Validierung des Ca2+-Imaging-Protokolls
Zur Validierung des neuen Ca2+-Imaging-Protokolls wurde eine gut charakterisierte Mutation gewählt, welche die synaptische Transmission beeinträchtigt. Die Ca2+-Spitzen waren in den mutierten Neuronen nur etwa halb so stark wie in den Kontrollen. In einem weiteren Experiment wurden corticale Neuronen untersucht, die aus neugeborenen Mäusen mit einer konditionellen Deletion aller drei Neurexine (Pan-Neurexin-Deletion) stammten. Entsprechend beobachteten Südhof und Sun eine schwächere synchrone Feuerrate in den Deletionsmutanten. Das neue Ca2+-Imaging-Protokoll kann also nicht nur mutante Phänotypen erkennen, sondern auch zwischen verschiedenen Phänotypen unterscheiden.
Neuronale Plastizität und Informationsverarbeitung
Ein Forschungsteam hat herausgefunden, dass die flexible Abstimmung von synaptischer Kurz- und Langzeitplastizität es Nervenzellen ermöglicht, zeitliche Sequenzen von Aktionspotentialen als räumliche Aktivitätsmuster zu verarbeiten. Dieser Mechanismus steigert die Kapazität und Zuverlässigkeit neuronaler Schaltkreise und könnte erklären, wie das Gehirn komplexe Lern- und Gedächtnisleistungen hervorbringt. Um also z.B. Diese Erkenntnisse basieren auf phänomenologischen Modellen synaptischer Kurzzeitplastizität, die mit elektrophysiologisch gemessener Hirnaktivität übereinstimmen.

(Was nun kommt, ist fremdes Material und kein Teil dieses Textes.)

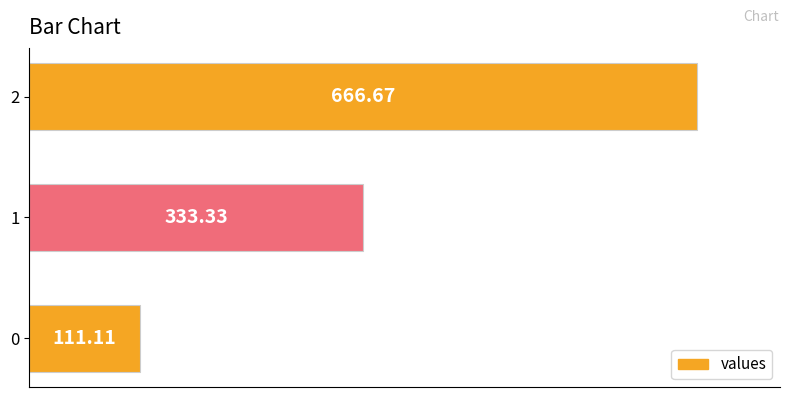

List the labels in order of value, smallest first.

0, 1, 2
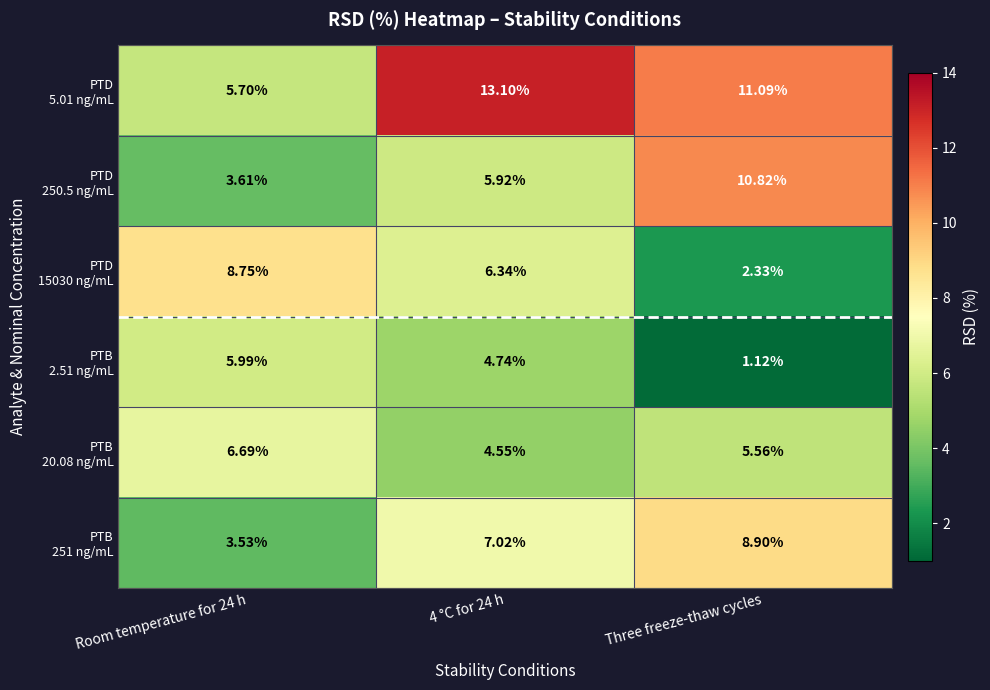

At which category does the chart reach its minimum across all series?

Three freeze-thaw cycles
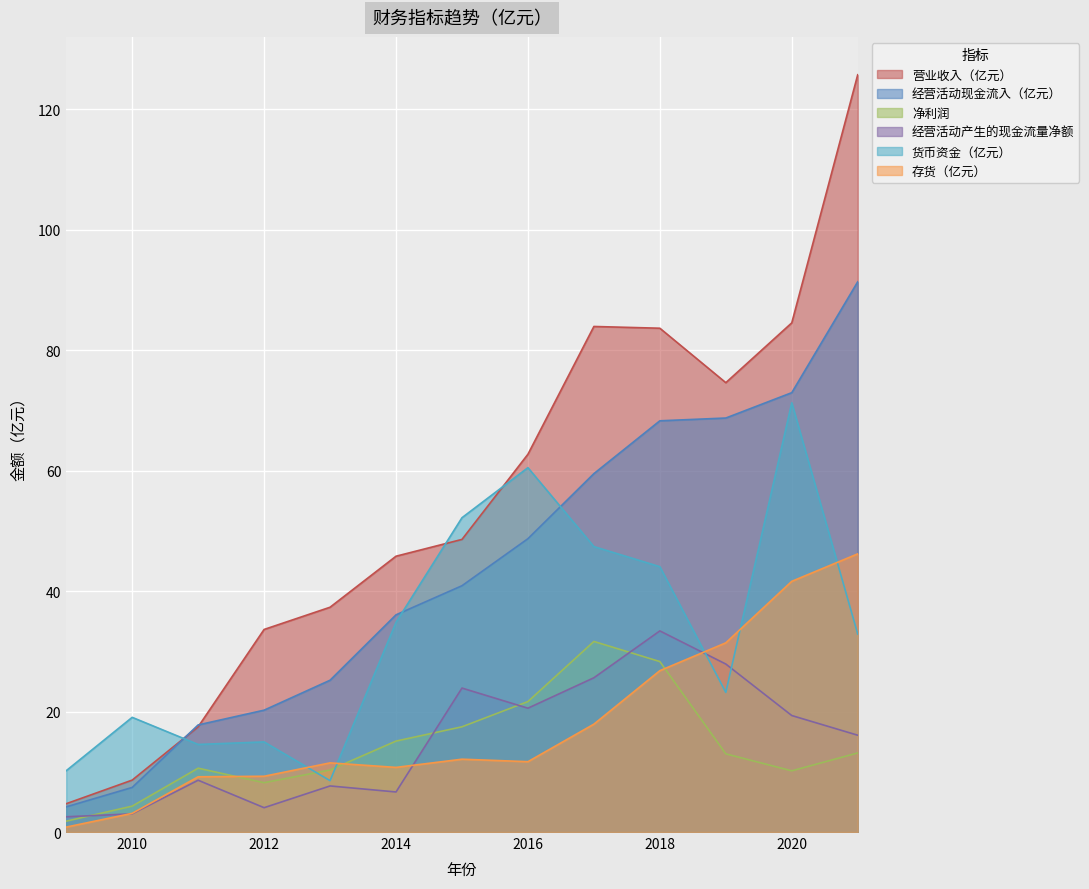

List the labels in order of 货币资金（亿元） value, smallest first.

2013, 2009, 2011, 2012, 2010, 2019, 2021, 2014, 2018, 2017, 2015, 2016, 2020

Perspektiven für die regenerative Medizin
Die Fortschritte in der neuronalen Induktion im Labor eröffnen vielversprechende Perspektiven für die regenerative Medizin. Die Möglichkeit, aus leicht zugänglichen Zellen wie Blutzellen oder peripheren Geweben neuronale Zellen zu generieren, könnte die Behandlung von neurodegenerativen Erkrankungen wie Parkinson, Alzheimer und Rückenmarksverletzungen revolutionieren. Die Erforschung der peripheren neuralen Stammzellen und die Entwicklung von in-vitro-Modellen mit iPS-Zellen tragen dazu bei, die komplexen Mechanismen des Nervensystems besser zu verstehen und neue Therapieansätze zu entwickeln.